In: Economics
1. why Federal Reserve was created, 2. The organization of Federal Reserve, 3. The role of the Federal Reserve in Monetary Policy. You paper has to include references.
1. The US central bank is the Federal Reserve System, also referred to as the Federal Reserve or simply "the Fed." The Congress established it to provide a healthier, more efficient, and more secure monetary and financial system for the country.

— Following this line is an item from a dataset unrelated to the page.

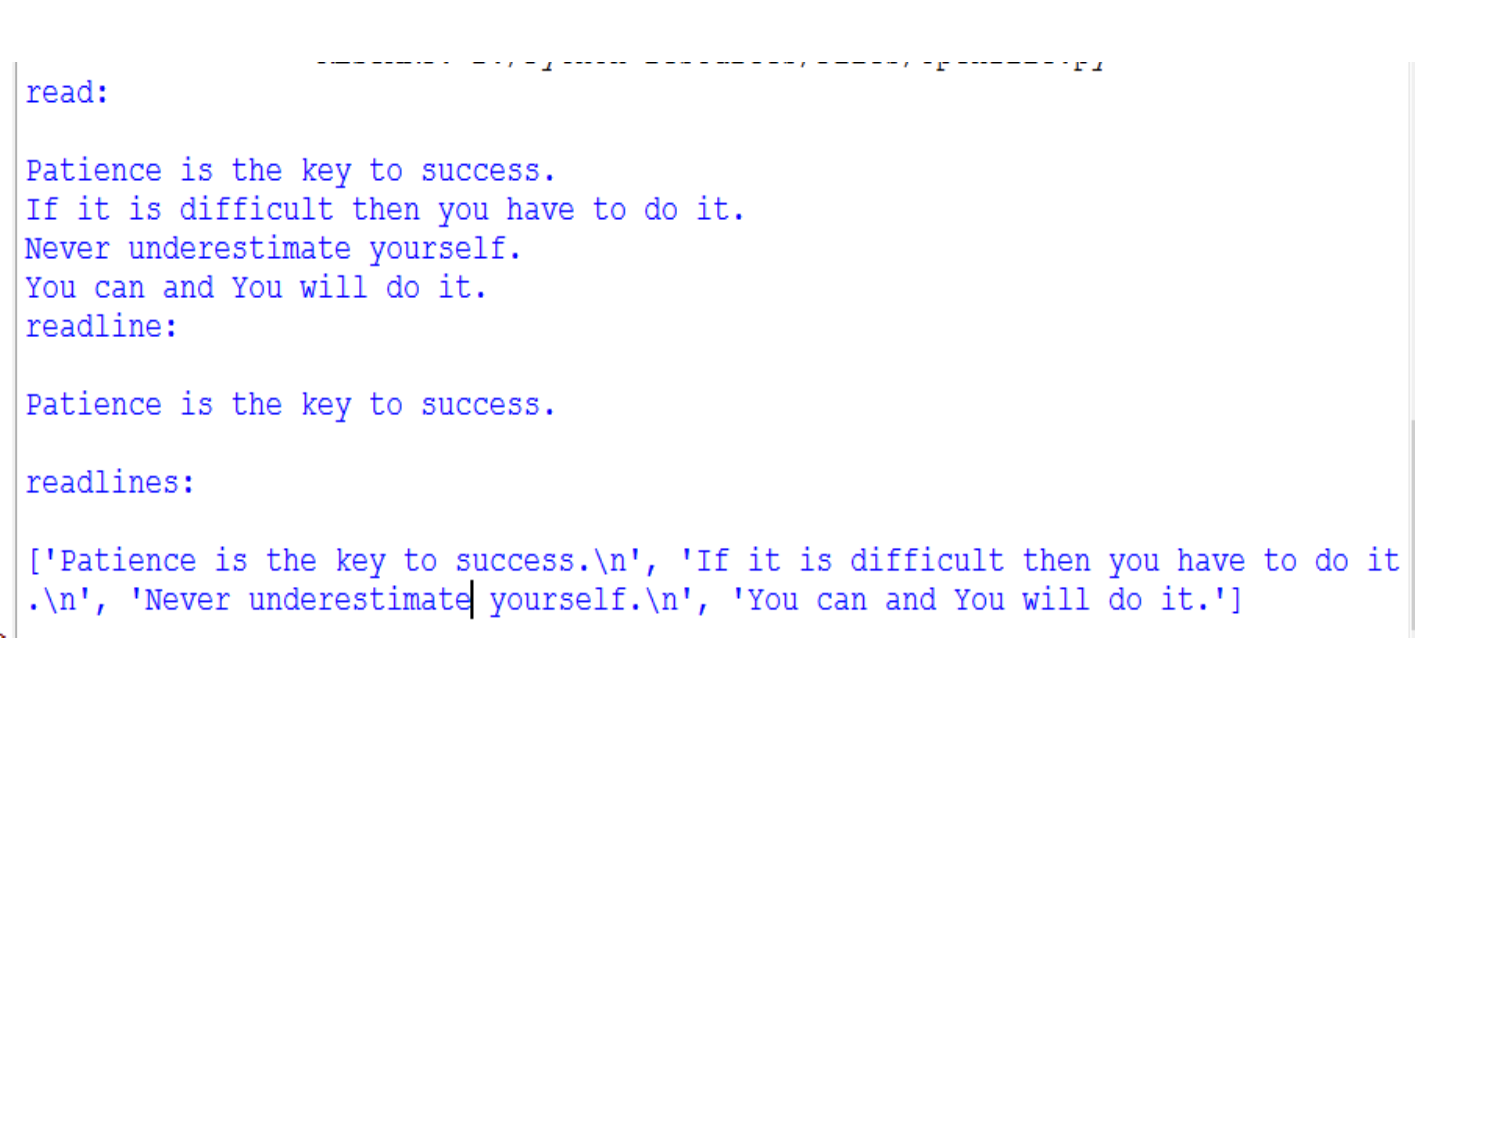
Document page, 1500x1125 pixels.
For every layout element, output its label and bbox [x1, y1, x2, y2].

picture [0, 62, 1415, 638]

2. The Board of Governors is the regional portion of the federal reserve system, also known as the Federal Reserve Board. The Board is made up of the seven Governors appointed by the President and confirmed by the Senate. Governors serve 14-year terms that are phased over time to ensure stability and continuity. The Chairman and Vice-Chairman shall be named for a period of four years and may be reappointed subject to a term limit. Under the general supervision of the Board of Governors a network of 12 Federal Reserve Banks and 24 branches make up the Federal Reserve System. Reserve Banks are the central bank's working arms.
Of the 8,039 commercial banks in the United States, nearly 38 per cent are part of the Federal Reserve System. National banks must be members; banks chartered by the State can join if they meet certain requirements. Member banks are Reserve Bank stockholders in their District and are expected to keep 3 percent of their capital as a stock in their Reserve Banks as well. The Federal Open Market Committee, or FOMC, is the body that determines monetary policy for the Fed. It is responsible for formulating a strategy aimed at promoting stable prices and economic development. To put it clearly, the FOMC manages the money supply to the economy.
3. Monetary policy in the US requires the actions and communications of the Federal Reserve to encourage full jobs, stable inflation, and reasonable long-term interest rates — the three economic objectives that Congress has directed the Federal Reserve to follow.
The Federal Reserve implements monetary policy for the nation by controlling the level of short-term interest rates and by affecting the economy's overall availability and cost of credit. Monetary policy has a direct effect on short-term interest rates; it has an indirect influence on longer-term interest rates, currency exchange rates, stock prices and other assets, and thereby income. Full sustainable employment is the highest level of jobs the economy can achieve while maintaining a steady rate of inflation.
Costs are considered stable when customers and companies do not think about rising or dropping costs while making plans, or when investing or lending for long periods of time. Long-term interest rates remain at moderate levels as markets are stable and the objectives of price stability and low long-term interest rates go together.